Every year, I go back and check out how well I predicted the NFL season.
My predictions this year did fairly well. Normally, I would go back and add commentary to the original piece, but formatting concerns have made that basically impossible, so I’ll post my review here.
On the AFC side, I got 5 of 6 playoff teams right. I only missed on the Chargers, but I did have Kansas City at 8-8, so I wasn’t far off. I flipped the Ravens and Steelers, but did have Pittsburgh as a playoff team. Considering they both finished 12-4, I’m ok with that.
On the NFC side, I only had 3 of 6. I nailed the Packers, Saints and Falcons, but had the Bears and Eagles at 8-8. Ironically, I had the Seahawks at 7-9, but figured SOMEONE in the West would manage to finish at least .500, picking the Cardinals (with a gun to my head) to finish 8-8.
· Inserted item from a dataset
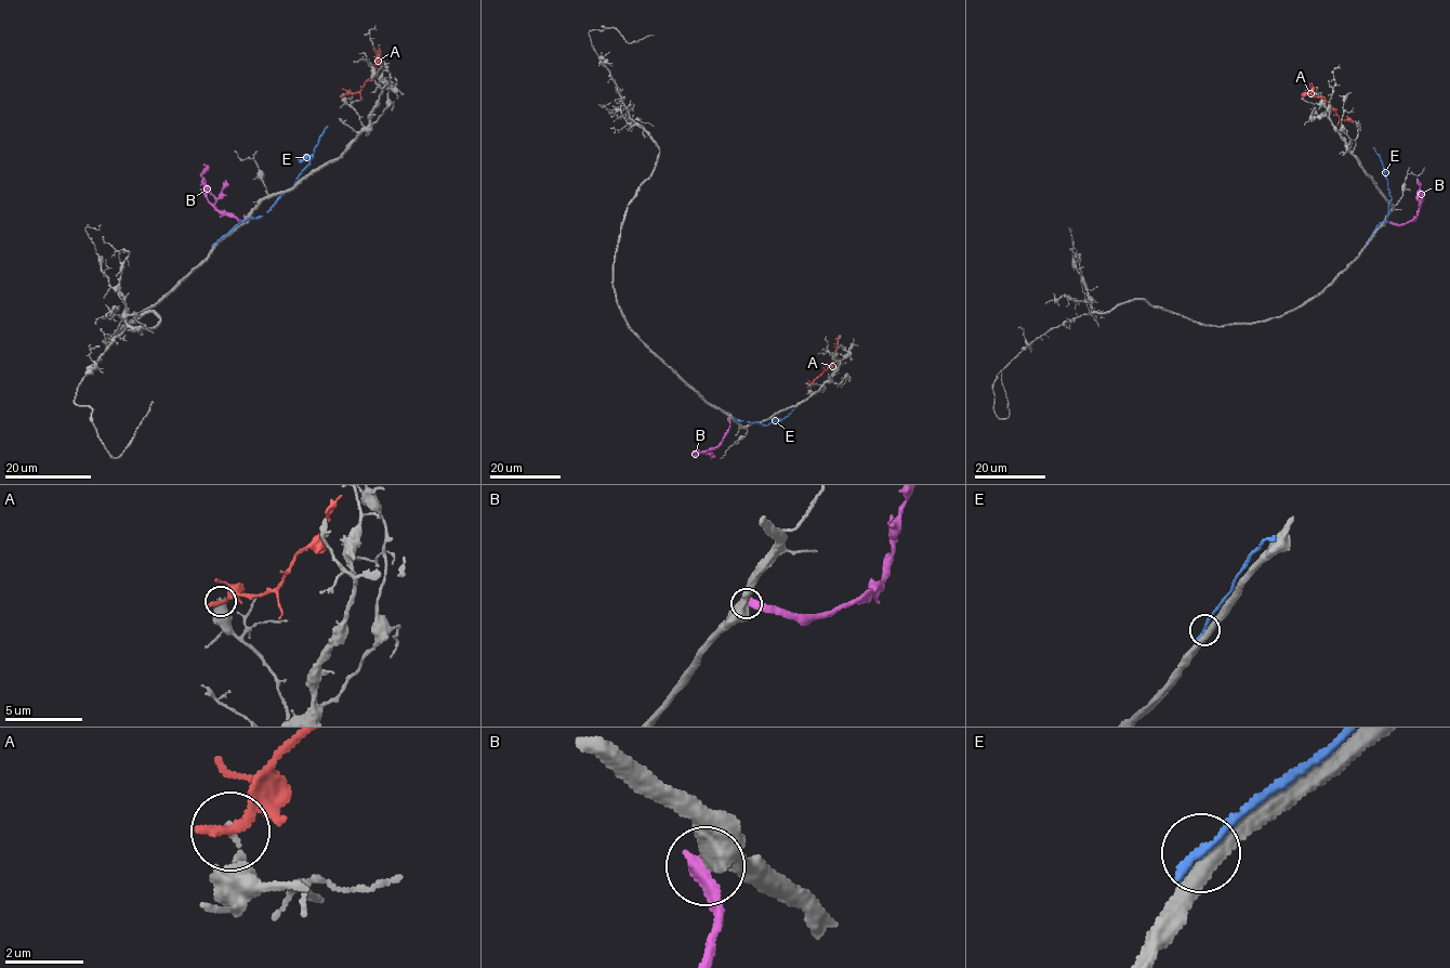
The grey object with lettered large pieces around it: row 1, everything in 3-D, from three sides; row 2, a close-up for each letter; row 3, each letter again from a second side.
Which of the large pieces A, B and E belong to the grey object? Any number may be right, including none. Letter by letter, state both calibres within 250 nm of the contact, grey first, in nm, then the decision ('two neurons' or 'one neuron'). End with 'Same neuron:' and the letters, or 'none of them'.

As far as exact records go, I nailed the Dolphins, Ravens, Saints, and Seahawks and was off one on the Bills, Titans, Giants, Falcons, and 49ers. The teams I completely whiffed on are: the Jags (+4…luckiest team ever), Cowboys (-5…Romo got hurt), Redskins (-4…too much faith in McNabb), and the Buccaneers (+5…no one saw that coming).
The comments I wish I could redo in hindsight:
Indianapolis Colts: “It’s not the years, it’s the mileage”
Dallas Cowboys: He thinks that morals are paintings on walls and scruples are money in Russia.
Chicago Bears: “My gun! I need my gun…the bullets? Not much good without them!”
Detroit Lions:- What’s that you’re taking?
-Xanax. My doctor prescribed them for situations of tension, and I think this qualifies.
Tampa Bay Buccaneers: Scientists get all sensible & careful when they get old. Young ones like risk, not afraid of new ideas… & you can pay ’em less.